De notre collaborateur Erwan Nonet
Le maître des assemblages
Richard Geoffroy est une des icônes de la Champagne contemporaine. Fils de vigneron, il a étudié la médecine un peu par provocation avant, finalement, de renouer avec l’ADN familial. Mais pas question de suivre la voie classique en reprenant le domaine familial, il préfère traverser l’Atlantique pour apprendre le métier dans la Napa Valley, déjà dans le giron de Moët et Chandon. Les États-Unis sortent alors du Vietnam et, en Californie, il découvre «une forme d’ouverture au monde, une grande liberté. Mes débuts ont été assez rock’n’roll, mais c’est là que j’ai fait mes gammes», expliquait-il au Parisien en 2018.
Après de nouvelles expériences dans le même groupe en Australie et en Argentine, il est choisi en 1990 pour diriger les caves de Dom Pérignon, fleuron du groupe LVMH. Il restera 28 ans à l’abbaye d’Hautvillers, une période au cours de laquelle il transforme la marque en un mythe mondial. Très à l’aise avec les mots, il joue de cette aisance pour représenter Dom Pérignon avec éloquence, clarté et ce qu’il faut d’humour pour charmer son public. Mais tout cela ne serait que du vent sans sa science de l’assemblage, un art dont il est un maître reconnu par tous.
«Quand le Michael Jordan du champagne vous appelle…»

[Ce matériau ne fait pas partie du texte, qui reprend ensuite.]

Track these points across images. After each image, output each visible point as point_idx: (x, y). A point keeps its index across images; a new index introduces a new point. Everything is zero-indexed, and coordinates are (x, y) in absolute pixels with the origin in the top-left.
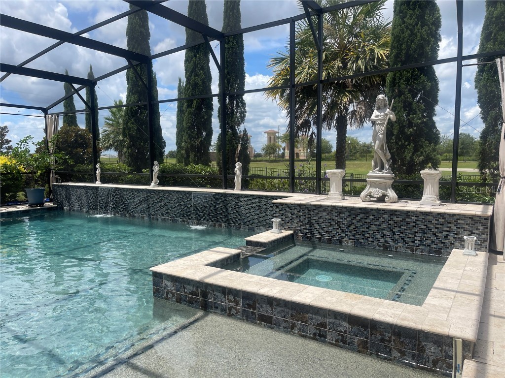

IWA 5 est distribué au Luxembourg par Craft et Compagnie, une jeune société fondée par Sébastien et Agnès Rouillaux en 2017, désormais basée à Bertrange. Son credo ? La mise en avant de champagnes d’exception, élaborés par les meilleurs vignerons indépendants de l’appellation. «Le saké, normalement, ce n’est pas notre gamme, sourit le Champenois Sébastien Rouillaux. Mais lorsque le Michael Jordan du champagne vous appelle…»
Ils sont amis de longue date, c’est donc naturellement que la connexion s’est créée pour diffuser IWA 5 au Luxembourg (125 euros la bouteille). «Nous ne proposerons pas d’autres sakés que celui de Richard, notre spécialité restera les champagnes d’auteur, précise-t-il. Agnès et moi avons tellement de respect pour Richard et la qualité incroyable de son travail que c’est pour nous un véritable honneur d’être son ambassadeur au Luxembourg.»